Here are a few excerpts from the text of the new guide:
“The year was 1852, and white settlement of the Willamette Valley was well underway. The town of Monroe was just getting its start with a new water-powered sawmill. The mill’s records indicate that it cut ponderosa pine exclusively for several years until the supply ran out. Other reports and studies of ponderosa pine in the Willamette Valley paint a picture of ponderosa in scattered pure stands or mixed in groves with Douglas-fir, ash, and oak. Two studies using pollen counts in deep cores from Willamette Valley bogs track pines’ presence for the last 7,000 to 10,000 years. The hypothesis is that lodge pole was the dominant pine until about 7,000 years ago when a major climate shift removed lodge pole and brought in ponderosa pine.
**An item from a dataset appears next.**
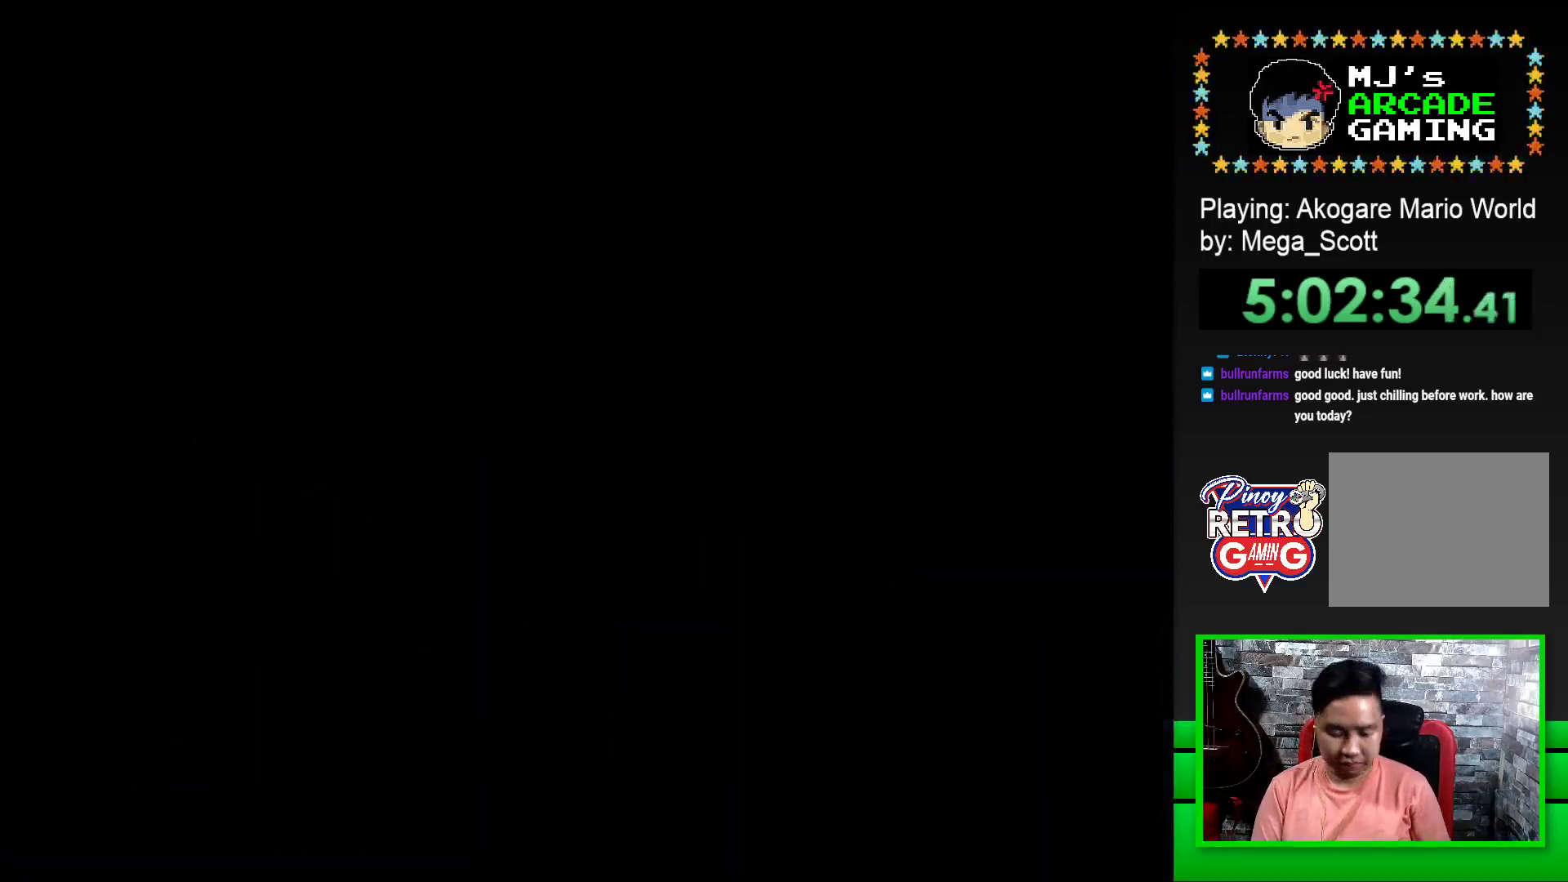
{"buttons": [], "events": []}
Pollen counts covering these 7,000 years indicate that ponderosa pine, while widespread across the valley, has never been the dominant vegetation type.”
“Surveyors, botanists, and historians in the 1850s recorded yellow pines in oak woodlands, on areas subject to flooding, and on foothill slopes and ridges where they were widely spaced and mixed with oak and Douglas-fir. These open stands have been called savannahs.”
Bob Mealey with Valley ponderosa at the Kintigh forest seedling nursery |
Concern about the dwindling supply of native Willamette Valley ponderosa pines, and the realization that the local source could not be replaced with eastside sources, led to the formation of the Willamette Valley Ponderosa Pine Conservation Association, in 1996. A group of local foresters, landowners, and scientists had been studying the local pines for 15 years and had begun propagating local parent sources. The association seeks to further this work in restoring ponderosa pine to the Willamette Valley through research, education, and increased availability of seed from the local race of pines. To date, more than 950 native stands have been mapped, and about 160 parents have been grafted into a seed orchard near St. Paul, Oregon. The association’s work will be complete when landowners can purchase native planting stock readily and when research has shown how best to plant and grow this tree.”
“A recently completed study by Max Bennett of 16 native Willamette Valley ponderosa stands on 12 different soil types found a wide variety of growth rates, depending on soil type. Site indexes (estimates of site productivity based on how tall a tree of a given species will grow on a site in a given number of years) for each site were extrapolated from existing site index curves from ponderosa pine in southwest Oregon, based on expected total height at 50 years. On most sites, the ponderosas are expected to grow nearly 100 feet in the first 50 years. Exceptions were on very severe sites where the high water table and shallow soils converged. When these trees will slow down or stop growing taller is not known and undoubtedly will vary widely by soil type, but large specimen trees on suitable soils have grown up to 150 feet high.”
“The California fivespined ips (Ips) is potentially a threat to managed stands of Willamette Valley ponderosa pine. At present, documented Ips infestations in the Valley are confined to scattered attacks on saplings and larger pine. In California and southwest Oregon, populations of this beetle build up in slash and emerge to attack leave trees. This species of Ips is very aggressive during drought years and often kills the tops of mature trees or clumps of overstocked pole-size pine. As more acreage in the Willamette Valley is planted to ponderosa pine, this beetle is likely to become a significant pest.”